◆ **Task set**
**a)** Answer each question from the ZDLRA configuration text below, marking each answer to match its question:
(i) Which internal table is changed to allow backups to be ingested from the replication network?
(ii) What ADMIN_IP_ADDRESS is listed for node zdlras1n1.oralocal?
(iii) What REPLICATION_IP_ADDRESS is listed for node zdlras1n2.oralocal?
**b)** Reproduce a passage of the ZDLRA configuration text below verbatim. Begin at the words "As you can see" and stop after the words "everything is OK.".

◆ **Text section**
Start of Block

As you can see above, the REPLICATION_IP_ADDRESS for each node reflects the IP at the replication network.

BACKUP_IP_ADDRESS

This configuration defines with IP’s the ZDLRA allows ingesting backups. Since the replication basically is a ingest coming from other network, we need to allow it. To do that we change the table internal table rai_host. And, of course, we can commit if everything is OK.

############## Upstream ZDLRA

SQL> col ADMIN_IP_ADDRESS format a30

SQL> col BACKUP_IP_ADDRESS format a30

SQL> SELECT * FROM rai_host;




NODE_NAME                                          ADMIN_IP_ADDRESS               BACKUP_IP_ADDRESS              REPLICATION_IP_ADDRESS

-------------------------------------------------- ------------------------------ ------------------------------ --------------------------------------------------

zdlras1n1.oralocal                                 10.160.5.1                     10.160.5.2                     200.254.255.21

zdlras1n2.oralocal                                 10.160.5.3                     10.160.5.4                     200.254.255.22




SQL> UPDATE rai_host SET backup_ip_address='200.254.255.21,'|| backup_ip_address WHERE node_name = 'zdlras1n1.oralocal';




1 row updated.




SQL> UPDATE rai_host SET backup_ip_address='200.254.255.22,'|| backup_ip_address WHERE node_name = 'zdlras1n2.oralocal';




1 row updated.

End of Block

◆ **Recorded information**

Start of Block

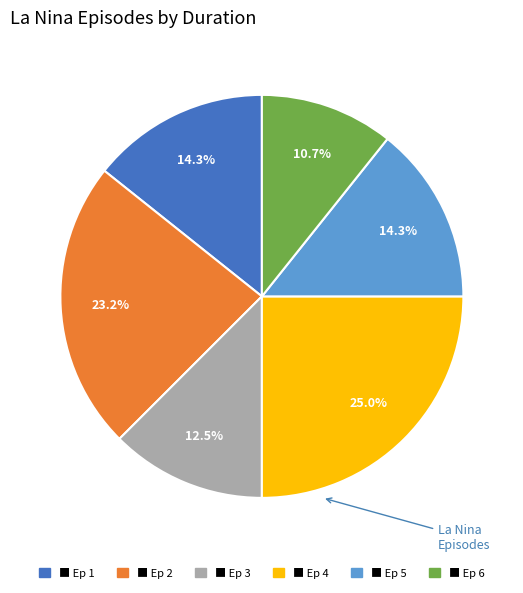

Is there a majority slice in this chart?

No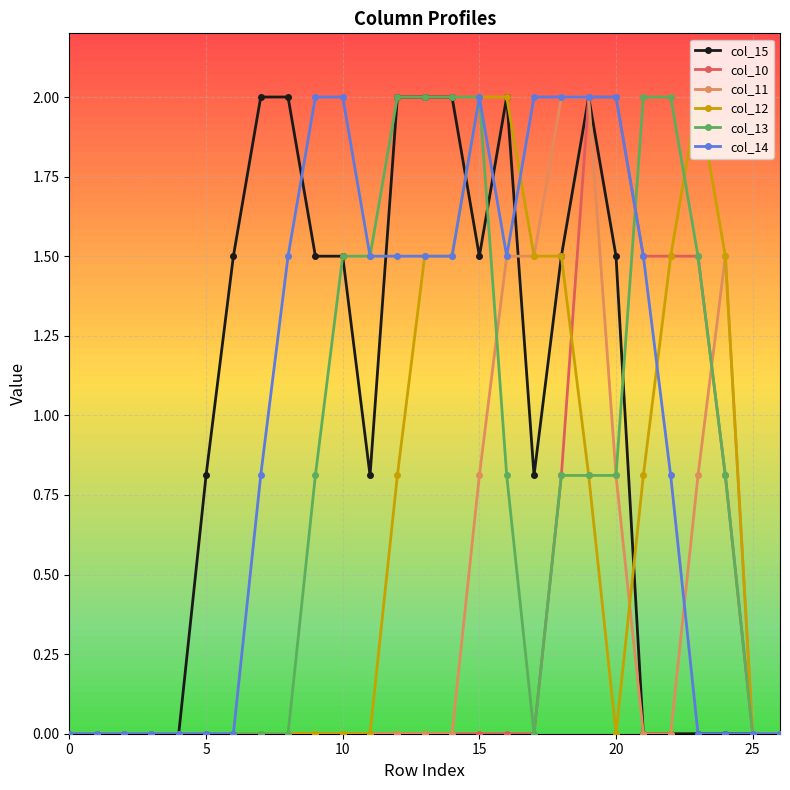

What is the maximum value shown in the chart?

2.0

End of Block
Start of Block

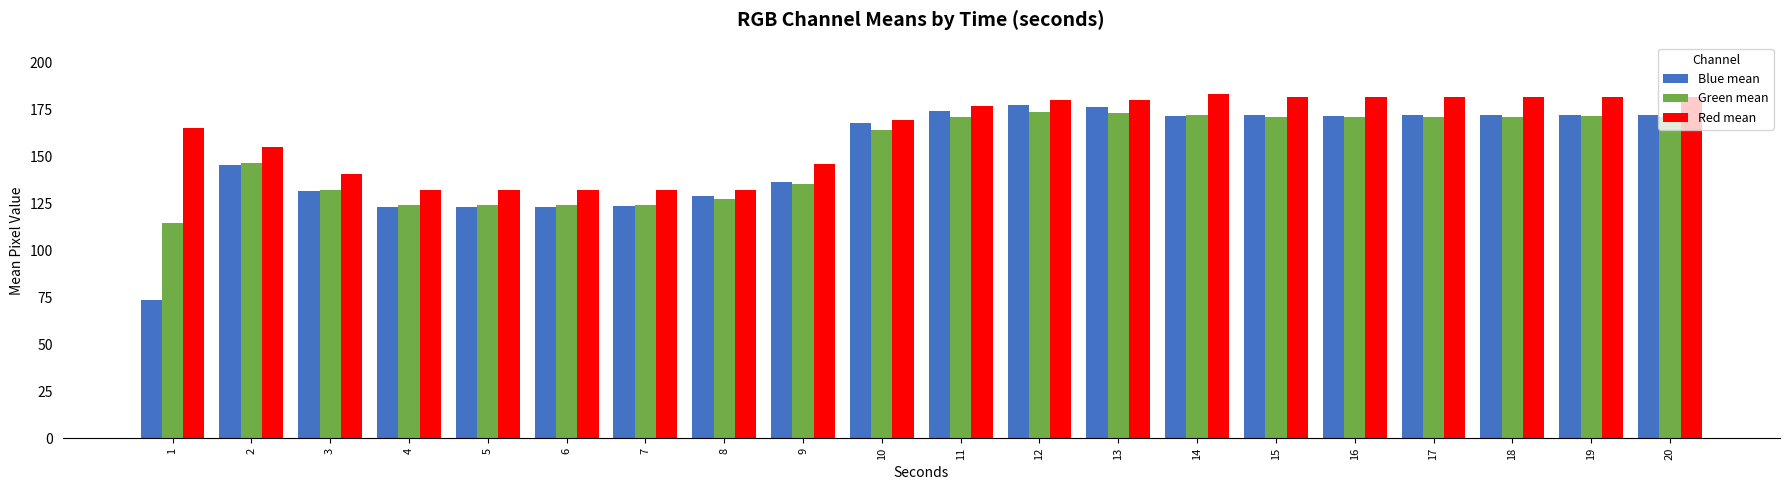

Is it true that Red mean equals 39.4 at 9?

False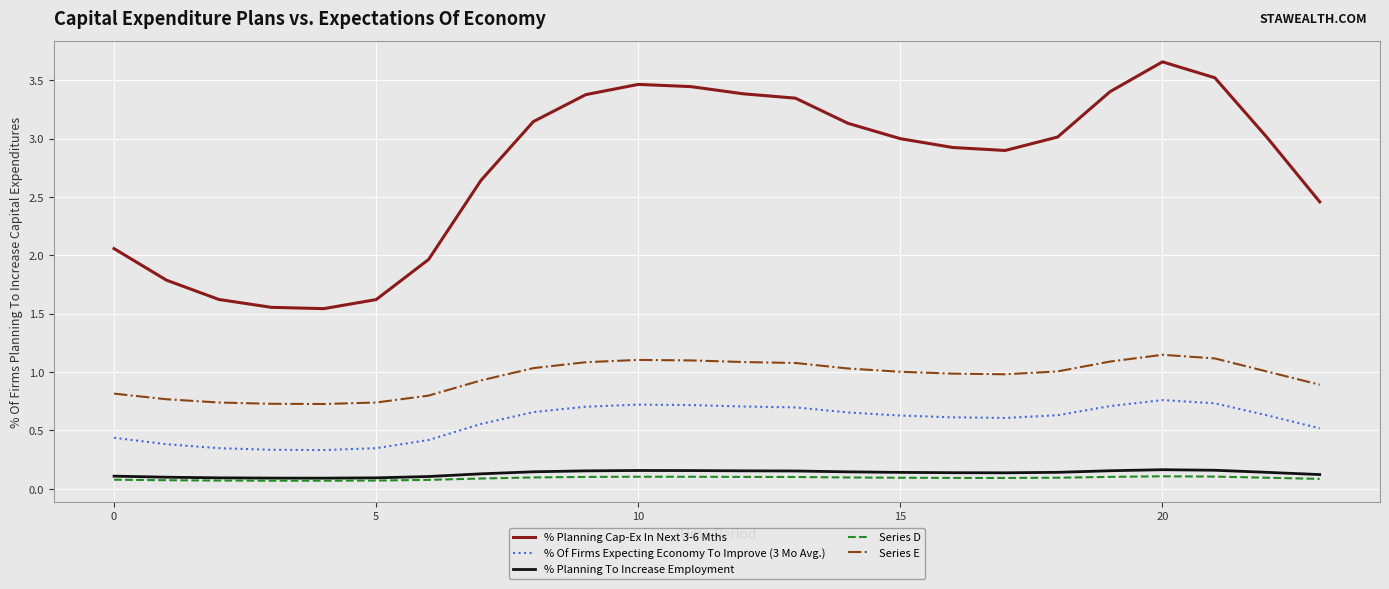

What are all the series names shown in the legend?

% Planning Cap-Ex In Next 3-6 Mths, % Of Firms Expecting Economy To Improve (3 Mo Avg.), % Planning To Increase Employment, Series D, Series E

End of Block

◆ **Outputs by task**
**a)**
(i) rai_host
(ii) 10.160.5.1
(iii) 200.254.255.22

**b)**
As you can see above, the REPLICATION_IP_ADDRESS for each node reflects the IP at the replication network.

BACKUP_IP_ADDRESS

This configuration defines with IP’s the ZDLRA allows ingesting backups. Since the replication basically is a ingest coming from other network, we need to allow it. To do that we change the table internal table rai_host. And, of course, we can commit if everything is OK.